- GIVEN DATA:
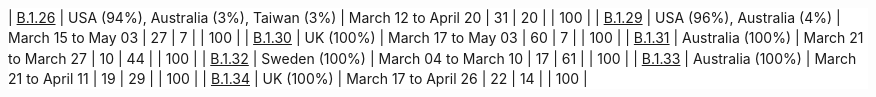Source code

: | [B.1.26](#B.1.26)       | USA (94%), Australia (3%), Taiwan (3%)            | March 12 to April 20       |               31 |                         20 |                                                                                                                                                                                                                                                                                                                                                                                                                                                                                                                                                                                                                                                                                   |         100    |
| [B.1.29](#B.1.29)       | USA (96%), Australia (4%)                         | March 15 to May 03         |               27 |                          7 |                                                                                                                                                                                                                                                                                                                                                                                                                                                                                                                                                                                                                                                                                   |         100    |
| [B.1.30](#B.1.30)       | UK (100%)                                         | March 17 to May 03         |               60 |                          7 |                                                                                                                                                                                                                                                                                                                                                                                                                                                                                                                                                                                                                                                                                   |         100    |
| [B.1.31](#B.1.31)       | Australia (100%)                                  | March 21 to March 27       |               10 |                         44 |                                                                                                                                                                                                                                                                                                                                                                                                                                                                                                                                                                                                                                                                                   |         100    |
| [B.1.32](#B.1.32)       | Sweden (100%)                                     | March 04 to March 10       |               17 |                         61 |                                                                                                                                                                                                                                                                                                                                                                                                                                                                                                                                                                                                                                                                                   |         100    |
| [B.1.33](#B.1.33)       | Australia (100%)                                  | March 21 to April 11       |               19 |                         29 |                                                                                                                                                                                                                                                                                                                                                                                                                                                                                                                                                                                                                                                                                   |         100    |
| [B.1.34](#B.1.34)       | UK (100%)                                         | March 17 to April 26       |               22 |                         14 |                                                                                                                                                                                                                                                                                                                                                                                                                                                                                                                                                                                                                                                                                   |         100    |
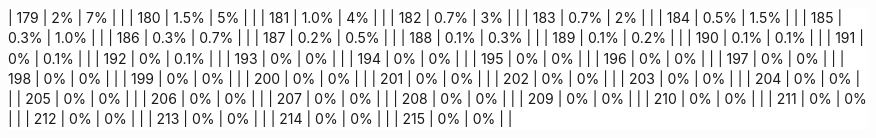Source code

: | 179 | 2% | 7% |  |
| 180 | 1.5% | 5% |  |
| 181 | 1.0% | 4% |  |
| 182 | 0.7% | 3% |  |
| 183 | 0.7% | 2% |  |
| 184 | 0.5% | 1.5% |  |
| 185 | 0.3% | 1.0% |  |
| 186 | 0.3% | 0.7% |  |
| 187 | 0.2% | 0.5% |  |
| 188 | 0.1% | 0.3% |  |
| 189 | 0.1% | 0.2% |  |
| 190 | 0.1% | 0.1% |  |
| 191 | 0% | 0.1% |  |
| 192 | 0% | 0.1% |  |
| 193 | 0% | 0% |  |
| 194 | 0% | 0% |  |
| 195 | 0% | 0% |  |
| 196 | 0% | 0% |  |
| 197 | 0% | 0% |  |
| 198 | 0% | 0% |  |
| 199 | 0% | 0% |  |
| 200 | 0% | 0% |  |
| 201 | 0% | 0% |  |
| 202 | 0% | 0% |  |
| 203 | 0% | 0% |  |
| 204 | 0% | 0% |  |
| 205 | 0% | 0% |  |
| 206 | 0% | 0% |  |
| 207 | 0% | 0% |  |
| 208 | 0% | 0% |  |
| 209 | 0% | 0% |  |
| 210 | 0% | 0% |  |
| 211 | 0% | 0% |  |
| 212 | 0% | 0% |  |
| 213 | 0% | 0% |  |
| 214 | 0% | 0% |  |
| 215 | 0% | 0% |  |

- DIRECTIONS FOR THIS TASK:
The required answer is the run of lines above, starting at the line with "183 | 0.7% |" and ending at the line with "194 | 0% | 0%", reproduced exactly with both ends.

- EXERCISE RESULT:
| 183 | 0.7% | 2% |  |
| 184 | 0.5% | 1.5% |  |
| 185 | 0.3% | 1.0% |  |
| 186 | 0.3% | 0.7% |  |
| 187 | 0.2% | 0.5% |  |
| 188 | 0.1% | 0.3% |  |
| 189 | 0.1% | 0.2% |  |
| 190 | 0.1% | 0.1% |  |
| 191 | 0% | 0.1% |  |
| 192 | 0% | 0.1% |  |
| 193 | 0% | 0% |  |
| 194 | 0% | 0% |  |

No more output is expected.